**List of tasks**.
1. Translate this sentence from the civil money penalties amendment into Spanish: "The authority citation for part 1003 continues to read as follows:"
2. Summarize the civil money penalties amendment in two sentences.
3. Resume the civil money penalties amendment right after its last sentence, in the same regulatory style.

**Selected passage**.

- - -

PART 1003--CIVIL MONEY PENALTIES, ASSESSMENTS AND EXCLUSIONS
0
3. The authority citation for part 1003 continues to read as follows:
Authority: 42 U.S.C. 262a, 1302, 1320-7, 1320a-7a, 1320b-10,
1395u(j), 1395u(k), 1395cc(j), 1395w-141(i)(3), 1395dd(d)(1),
1395mm, 1395nn(g), 1395ss(d), 1396b(m), 11131(c), and 11137(b)(2).
0
4. Section 1003.110 is amended--
0
a. In the definition of ``Remuneration'' by adding paragraph (10); and
0
b. By adding in alphabetical order a definition for ``Telehealth
technologies.''
The additions read as follows:
Sec. 1003.110 Definitions.
* * * * *
Remuneration * * *
* * * * *
(10) The provision of telehealth technologies by a provider of
services, physician, or a renal dialysis facility (as such terms are
defined for purposes of title XVIII of the Act) to an individual with
end-stage renal disease who is receiving home dialysis for which
payment is being made under part B of such title, if:
(i) The telehealth technologies are furnished to the individual by
the provider of services, physician, or the renal dialysis facility
that is currently providing the in-home dialysis, telehealth services,
or other end-stage renal disease care to the individual, or has been
selected or contacted by the individual to schedule an appointment or
provide services;
(ii) The telehealth technologies are not offered as part of any
advertisement or solicitation; and
(iii) The telehealth technologies are provided for the purpose of
furnishing telehealth services related to the individual's end-stage
renal disease.

- - -

**Provided information**.
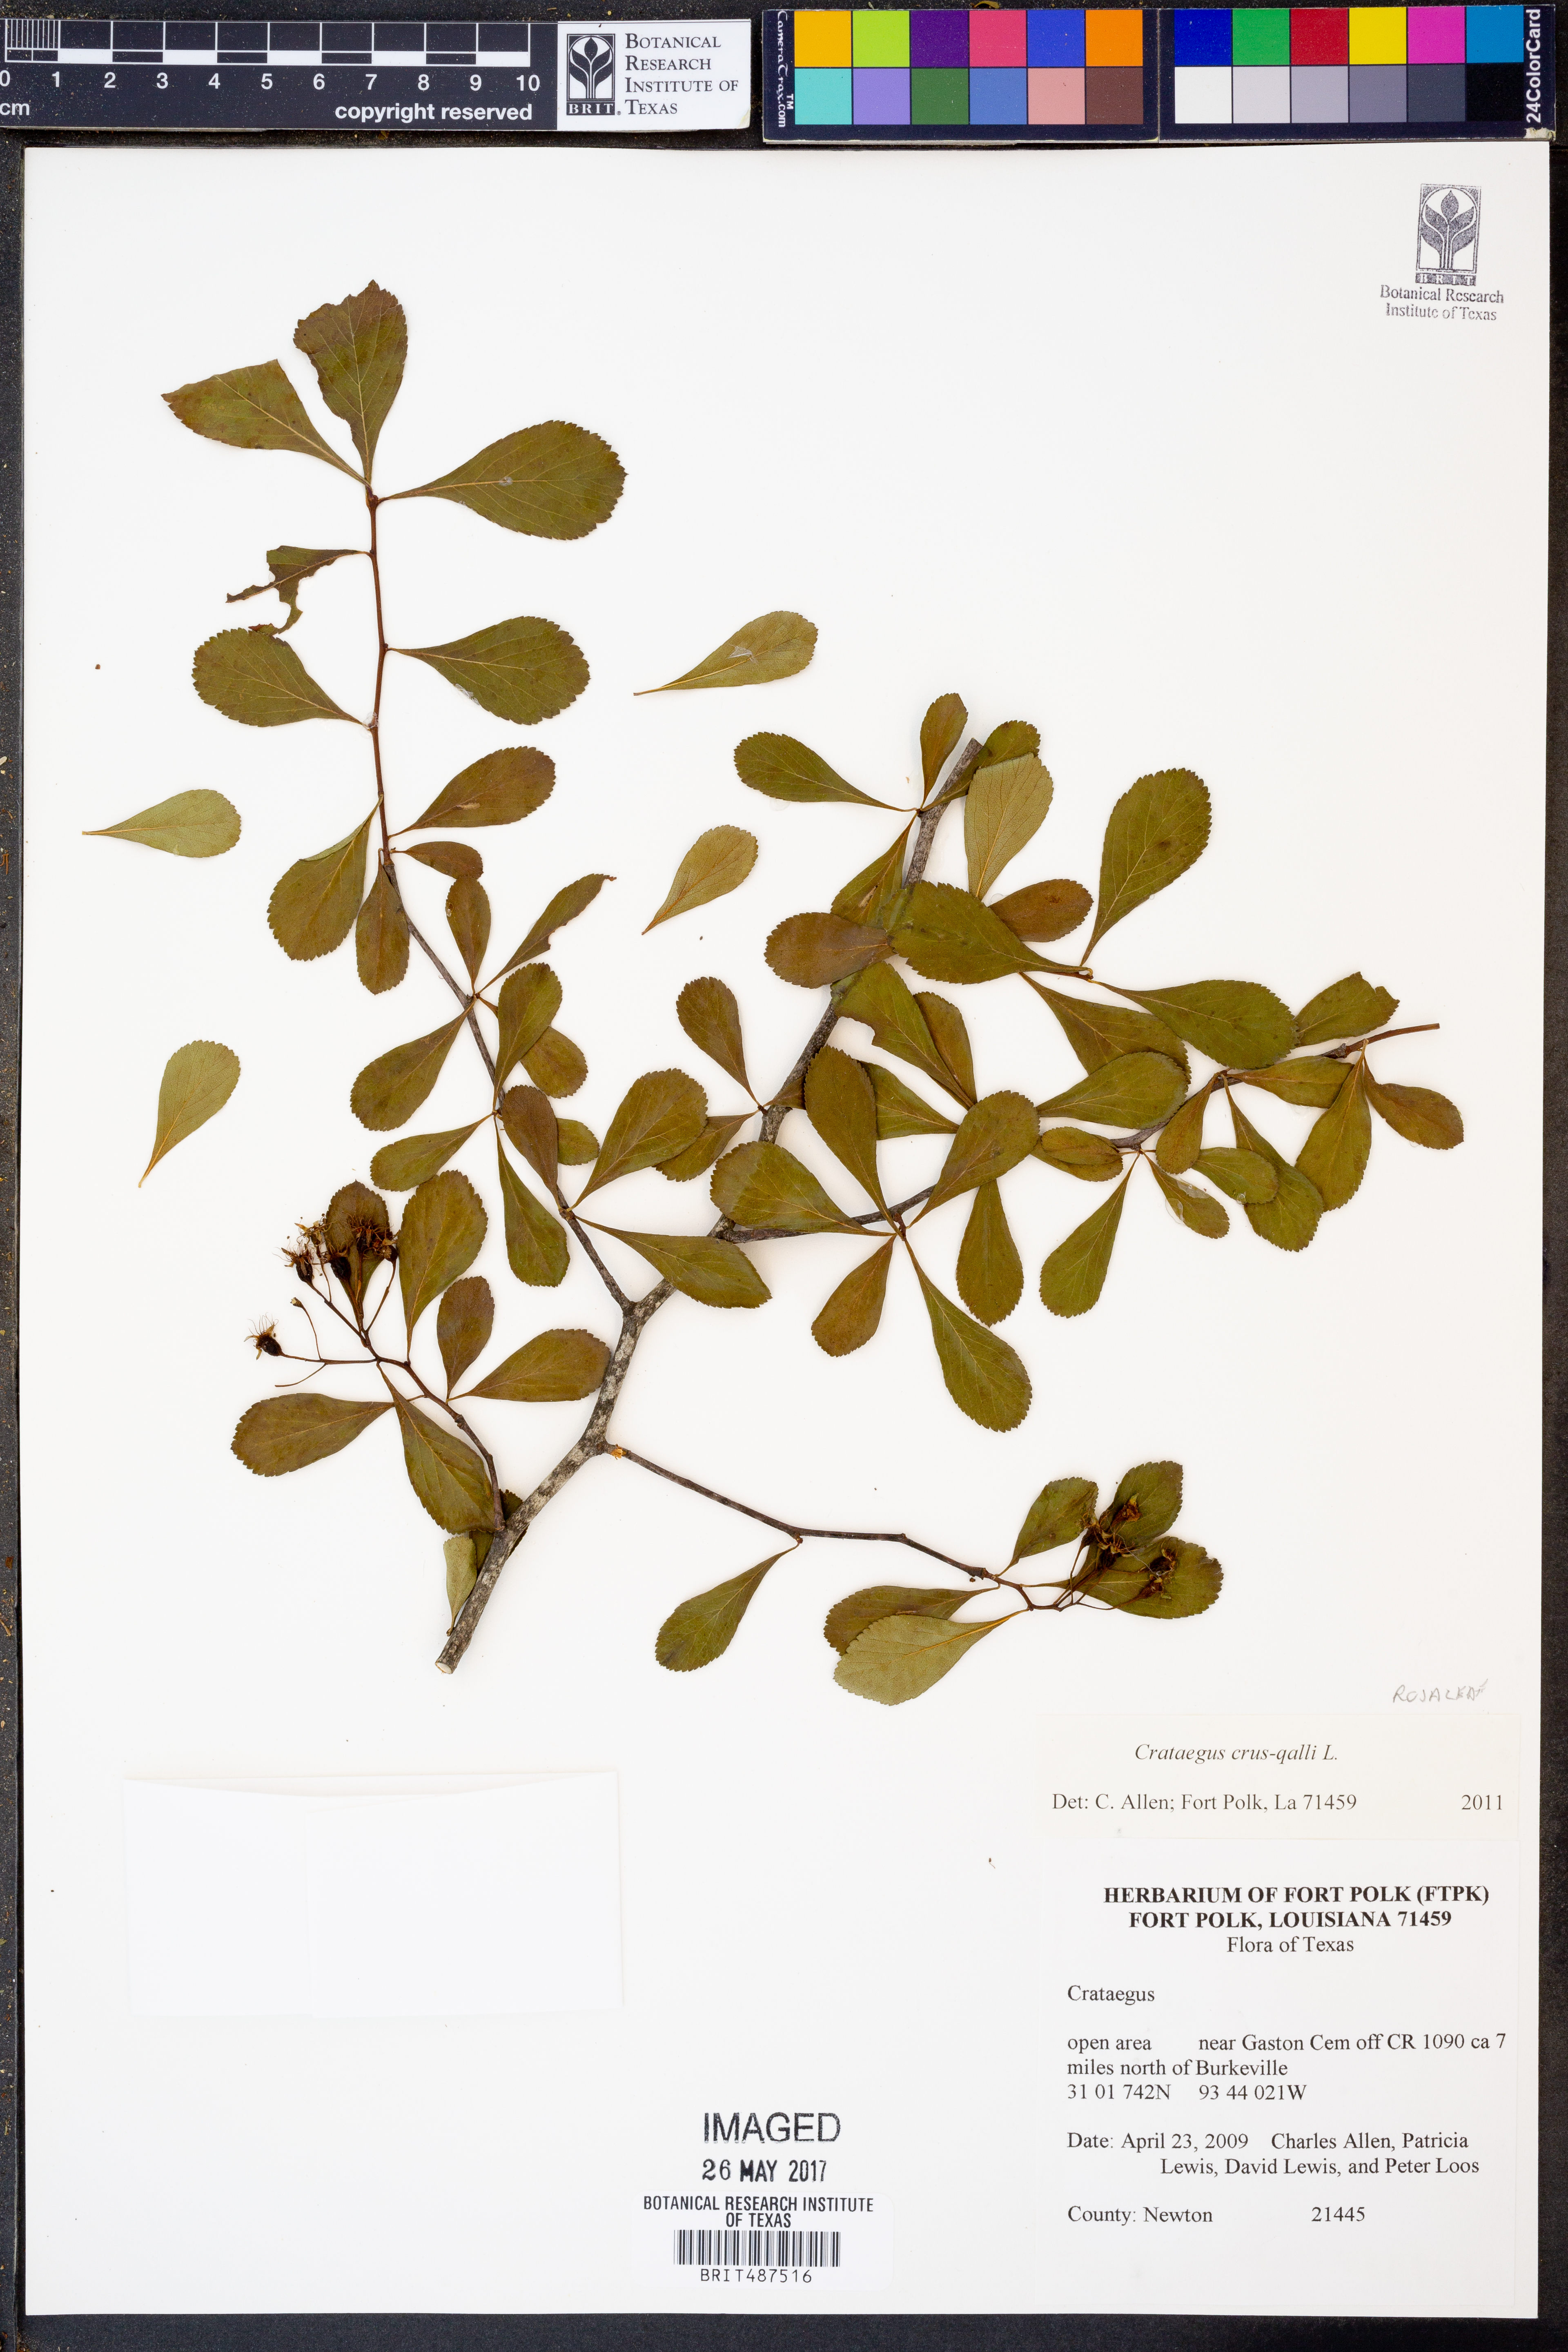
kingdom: Plantae
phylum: Tracheophyta
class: Magnoliopsida
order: Rosales
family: Rosaceae
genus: Crataegus
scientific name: Crataegus crus-galli
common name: Cockspurthorn
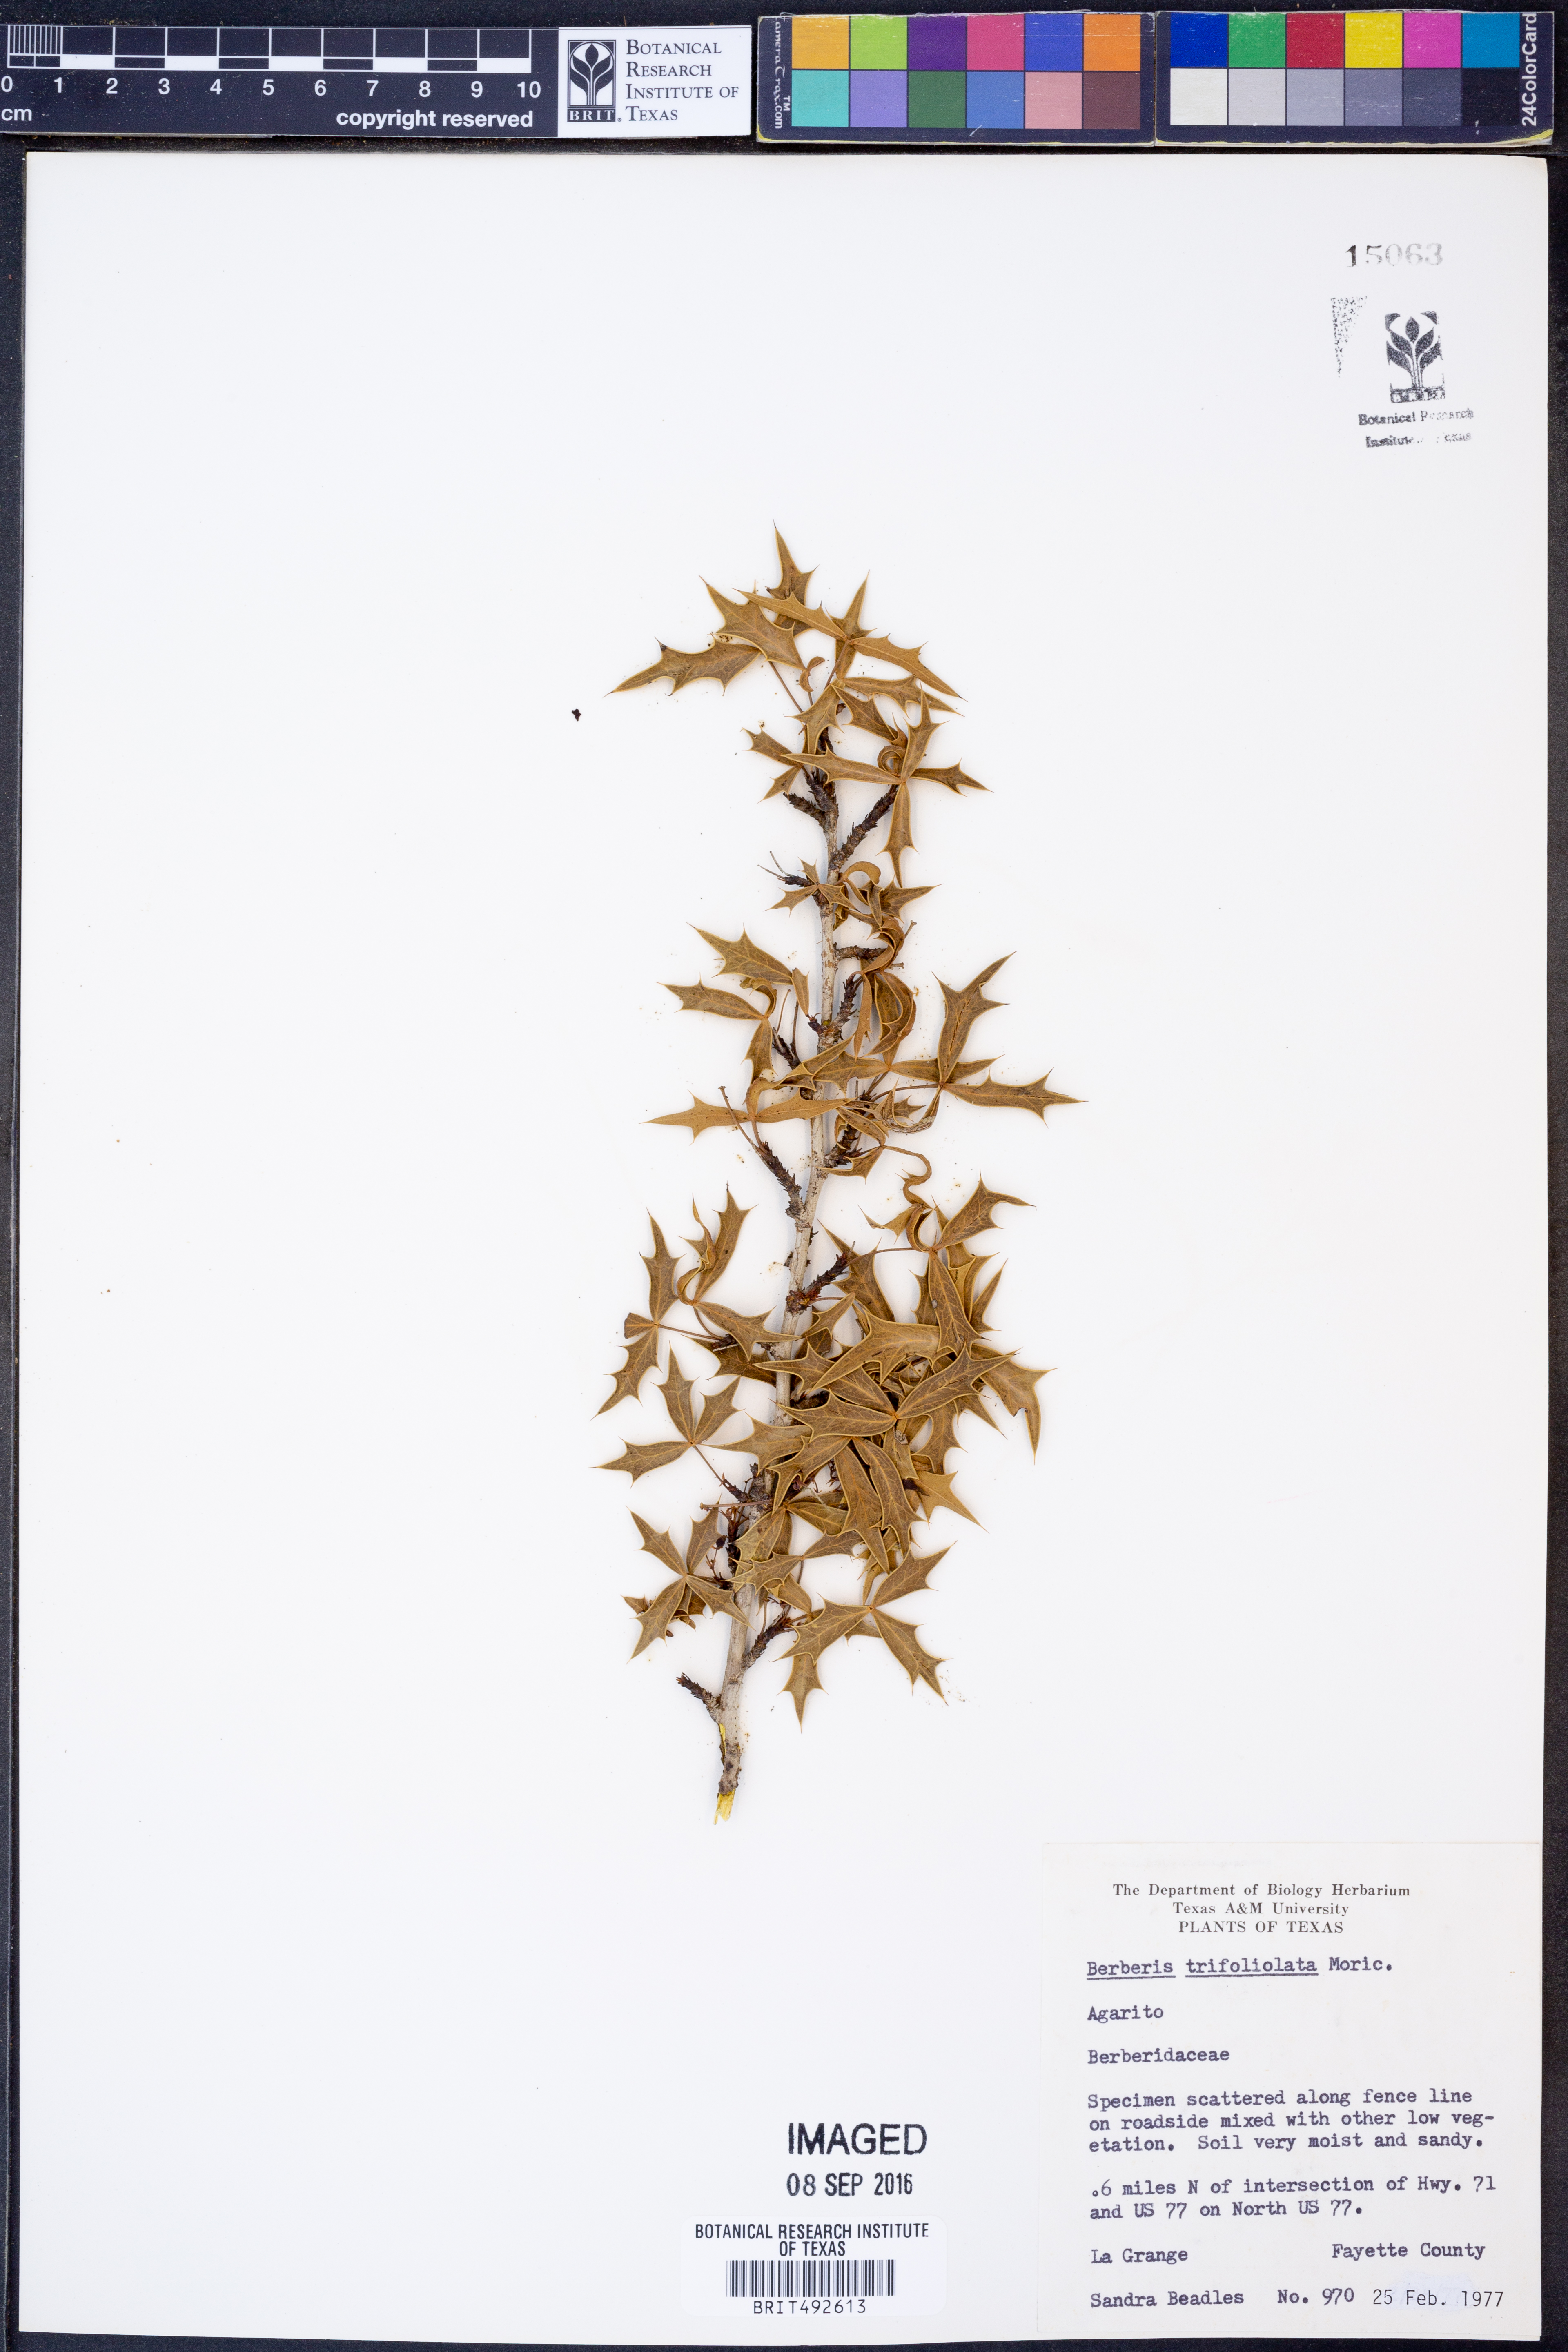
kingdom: Plantae
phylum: Tracheophyta
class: Magnoliopsida
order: Ranunculales
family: Berberidaceae
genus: Alloberberis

- - -

**Answers for the exercise**.
1. La cita de autoridad de la parte 1003 continúa diciendo lo siguiente:

2. Section 1003.110 of part 1003 is amended by adding paragraph (10) to the definition of "Remuneration" and by adding a definition for "Telehealth technologies." The new paragraph covers telehealth technologies given by a provider of services, physician, or renal dialysis facility to an individual with end-stage renal disease receiving home dialysis paid under part B, if that party is providing the individual's care or has been selected or contacted by the individual, if the technologies are not offered as part of any advertisement or solicitation, and if they are provided to furnish telehealth services related to the individual's end-stage renal disease.

3.
* * * * *
[[Page 77895]]
Telehealth technologies, for purposes of paragraph (10) of the
definition of the term ``remuneration'' as set forth in this section,
means hardware, software, and services that support distant or remote
communication between the patient and provider, physician, or renal
dialysis facility for diagnosis, intervention, or ongoing care
management.
* * * * *
Christi A. Grimm,
Principal Deputy, Inspector General.
Alex M. Azar II,
Secretary.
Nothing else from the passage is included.